Sempozyumun üçüncü oturumunda Kaçak Akım Roleleri ve İSG Uygulamaları başlıklı bir sunu gerçekleştiren İstanbul Ticaret Üniversitesi Öğretim Görevlisi Nuri Bingöl de yaşanmış iş kazaları ve elektrik çarpmalarından örnekler vererek, iş yerindeki güvenlik ve sağlık ortamına aile hassasiyeti ile yaklaşılmasını bildirdi. İş sağlığı ve Güvenliği açısından kaçak akım rölelerinin kullanılması zorunluluğuna dikkat çeken Nuri Bingöl; “Evinizdeki çocuğunuz sizin için önemliyse sorun yok. Önemli ve paha biçilmez ise kaçak akım rölelerini kullanmak ve çalışan sağlığını güven altına almak zorundayız. İş Sağlığı ve Güvenliği uzmanları olarak çalışanları da çocuğumuz gibi görmek zorunluluğumuz var. Onları korumak iş verene düştüğü gibi onları yönlendiren kişiler olarak bize de düşüyor”, dedi.

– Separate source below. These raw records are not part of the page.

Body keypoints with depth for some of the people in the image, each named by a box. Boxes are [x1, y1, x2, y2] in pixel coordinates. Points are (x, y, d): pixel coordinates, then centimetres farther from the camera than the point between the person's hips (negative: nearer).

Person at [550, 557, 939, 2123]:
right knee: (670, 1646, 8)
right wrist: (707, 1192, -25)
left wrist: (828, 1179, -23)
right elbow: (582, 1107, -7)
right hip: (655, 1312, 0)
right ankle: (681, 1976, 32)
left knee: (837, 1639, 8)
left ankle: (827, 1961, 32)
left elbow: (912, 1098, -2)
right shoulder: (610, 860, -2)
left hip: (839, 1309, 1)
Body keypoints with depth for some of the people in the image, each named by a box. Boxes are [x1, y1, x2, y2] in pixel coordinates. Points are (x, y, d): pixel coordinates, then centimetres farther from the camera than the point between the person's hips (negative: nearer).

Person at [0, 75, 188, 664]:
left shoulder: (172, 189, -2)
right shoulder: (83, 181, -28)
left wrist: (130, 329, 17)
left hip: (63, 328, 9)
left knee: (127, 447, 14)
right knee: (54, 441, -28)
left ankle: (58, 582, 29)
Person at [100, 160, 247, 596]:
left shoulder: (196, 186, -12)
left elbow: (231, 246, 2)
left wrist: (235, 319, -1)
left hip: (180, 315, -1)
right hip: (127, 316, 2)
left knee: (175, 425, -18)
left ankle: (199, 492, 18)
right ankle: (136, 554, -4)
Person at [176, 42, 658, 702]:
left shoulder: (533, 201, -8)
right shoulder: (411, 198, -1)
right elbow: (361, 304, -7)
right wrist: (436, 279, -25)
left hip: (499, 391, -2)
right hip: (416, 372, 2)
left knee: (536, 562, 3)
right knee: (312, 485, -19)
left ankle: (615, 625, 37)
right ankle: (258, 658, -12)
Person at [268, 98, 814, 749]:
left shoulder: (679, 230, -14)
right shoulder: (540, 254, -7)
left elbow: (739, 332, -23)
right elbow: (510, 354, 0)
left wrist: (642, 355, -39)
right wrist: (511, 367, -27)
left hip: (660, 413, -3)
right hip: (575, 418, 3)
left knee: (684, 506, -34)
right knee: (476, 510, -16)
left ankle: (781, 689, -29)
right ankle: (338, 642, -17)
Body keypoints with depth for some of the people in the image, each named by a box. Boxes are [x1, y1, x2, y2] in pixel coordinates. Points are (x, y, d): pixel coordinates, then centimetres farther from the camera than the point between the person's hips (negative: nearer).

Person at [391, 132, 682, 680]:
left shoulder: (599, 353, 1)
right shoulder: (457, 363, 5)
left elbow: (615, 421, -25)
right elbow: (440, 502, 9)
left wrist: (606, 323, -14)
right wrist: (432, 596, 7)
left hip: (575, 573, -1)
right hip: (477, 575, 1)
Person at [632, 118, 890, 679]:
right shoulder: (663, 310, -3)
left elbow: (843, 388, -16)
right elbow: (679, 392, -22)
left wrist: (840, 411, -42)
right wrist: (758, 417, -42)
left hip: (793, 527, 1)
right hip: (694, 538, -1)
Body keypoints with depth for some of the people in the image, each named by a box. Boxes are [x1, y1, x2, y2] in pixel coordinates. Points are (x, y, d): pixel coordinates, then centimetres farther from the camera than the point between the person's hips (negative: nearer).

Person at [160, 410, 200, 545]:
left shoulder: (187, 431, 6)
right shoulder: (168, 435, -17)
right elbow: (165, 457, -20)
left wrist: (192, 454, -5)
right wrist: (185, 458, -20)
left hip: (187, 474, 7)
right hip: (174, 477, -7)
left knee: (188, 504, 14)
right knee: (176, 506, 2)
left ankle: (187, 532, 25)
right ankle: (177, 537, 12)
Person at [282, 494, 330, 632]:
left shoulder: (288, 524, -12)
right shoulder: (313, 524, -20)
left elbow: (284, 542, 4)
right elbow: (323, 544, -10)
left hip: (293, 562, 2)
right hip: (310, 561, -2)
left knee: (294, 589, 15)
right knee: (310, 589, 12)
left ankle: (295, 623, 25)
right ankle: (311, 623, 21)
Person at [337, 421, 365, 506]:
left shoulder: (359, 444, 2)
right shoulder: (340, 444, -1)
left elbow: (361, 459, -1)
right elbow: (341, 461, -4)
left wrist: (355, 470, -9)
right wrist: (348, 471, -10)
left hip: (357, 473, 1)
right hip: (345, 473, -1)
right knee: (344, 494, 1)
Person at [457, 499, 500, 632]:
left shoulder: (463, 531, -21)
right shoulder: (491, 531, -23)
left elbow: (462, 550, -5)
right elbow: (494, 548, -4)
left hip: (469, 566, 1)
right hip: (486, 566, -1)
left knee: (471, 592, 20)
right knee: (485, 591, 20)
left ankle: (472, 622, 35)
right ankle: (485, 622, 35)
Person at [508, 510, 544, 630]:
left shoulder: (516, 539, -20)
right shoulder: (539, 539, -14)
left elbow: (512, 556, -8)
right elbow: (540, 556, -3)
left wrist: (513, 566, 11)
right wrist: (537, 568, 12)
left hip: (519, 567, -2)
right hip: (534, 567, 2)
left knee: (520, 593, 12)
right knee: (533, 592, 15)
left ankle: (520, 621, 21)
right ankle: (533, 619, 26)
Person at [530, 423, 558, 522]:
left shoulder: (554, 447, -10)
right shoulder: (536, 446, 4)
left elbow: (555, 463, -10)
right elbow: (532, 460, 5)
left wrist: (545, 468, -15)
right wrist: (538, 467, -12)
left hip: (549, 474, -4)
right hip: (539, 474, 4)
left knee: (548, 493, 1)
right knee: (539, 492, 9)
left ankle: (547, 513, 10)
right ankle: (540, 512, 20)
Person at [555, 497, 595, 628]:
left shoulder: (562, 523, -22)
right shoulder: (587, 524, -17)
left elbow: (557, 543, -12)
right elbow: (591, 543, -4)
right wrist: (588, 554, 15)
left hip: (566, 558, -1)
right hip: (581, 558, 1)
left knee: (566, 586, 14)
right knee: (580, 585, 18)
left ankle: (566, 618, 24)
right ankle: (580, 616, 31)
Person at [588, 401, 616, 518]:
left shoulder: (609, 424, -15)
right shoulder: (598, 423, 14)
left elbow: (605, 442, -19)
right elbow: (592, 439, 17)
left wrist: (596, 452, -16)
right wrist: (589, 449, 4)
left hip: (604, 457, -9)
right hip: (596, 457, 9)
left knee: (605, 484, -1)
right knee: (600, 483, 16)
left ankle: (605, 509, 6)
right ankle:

Nuri Ersan; Davranış odaklı güvenlik yönetim sistemi asla suçlama, hata arama yapmıyor

Sempozyumun eğitim ve kuramsal içeriğe sahip üçüncü oturumunda konuşma gerçekleştiren Nuri Ersan “Davranış Odaklı Güvenlik Kültürü” başlıklı bir sunu yaptı. Davranışın gözlenebilir bir hareket olduğunu ifade eden Nuri Ersan açıklamalarını şöyle sürdürdü:  “İş sağlığı ve güvenliği sadece bir yatırım alanı otomasyon süreci ve mevzuat değil aynı zamanda duyuşsal,  bilişsel yönetim alanından oluşuyor. Kural ve teknik tabanlı yatırımlarla iş sağlığı ve güvenliğinde çözüm üretilebilmiş olsaydı,  önce askeri kökeni olan kuruluşlarda güvenlik ve sağlık sorunlarını çözerdik. Davranış Odaklı yaklaşımda davranışı ve davranışı ortaya koyan tutumları tahmin etmeye çalışıyoruz. Önce riskli davranışı buluyor, kayıtlıyor ardından davranışın sahibiyle görüşerek güvenlik sürecini oluşturuyoruz. Davranış odaklı güvenlik yönetim sistemi asla suçlama hata arama yapmıyor. Sadece iş sağlığı ve güvenliğini riske atan davranışların koşulların tespitini sağlayıp, ortadan kaldırılmasına yönelik süreçleri yapılandırıyor ve uyguluyor.”

İBB, Eğitim ve Bilinçlendirme Çalışmalarıyla Yerel Yönetimlere Örnek Oluyor.

2015 yılından günümüze İş Sağlığı ve Güvenliğin Kültürünün İstanbul ve ülkemizde yaygınlaştırılması amacıyla İstanbul Büyükşehir Belediyesi seminer, sempozyum, kongre ve İSG günleri gibi ulusal ve uluslar arası organizasyonlar düzenledi. Periyodik olarak  gerçekleştirilen İSG etkinlikleri kapsamında özel sektörden, akademik dünya ve kamudan binlerce kişinin katılımı ve farkındalık kazanması sağlandı. Ayrıca İstanbul Büyükşehir Belediyesi tarafından düzenlenen seminer ve kongrelerde edinilen bilgi ve tecrübeler yazılı hale getirilerek Türkiye genelinde yerel yönetimler ve üniversitelerle  paylaşıldı.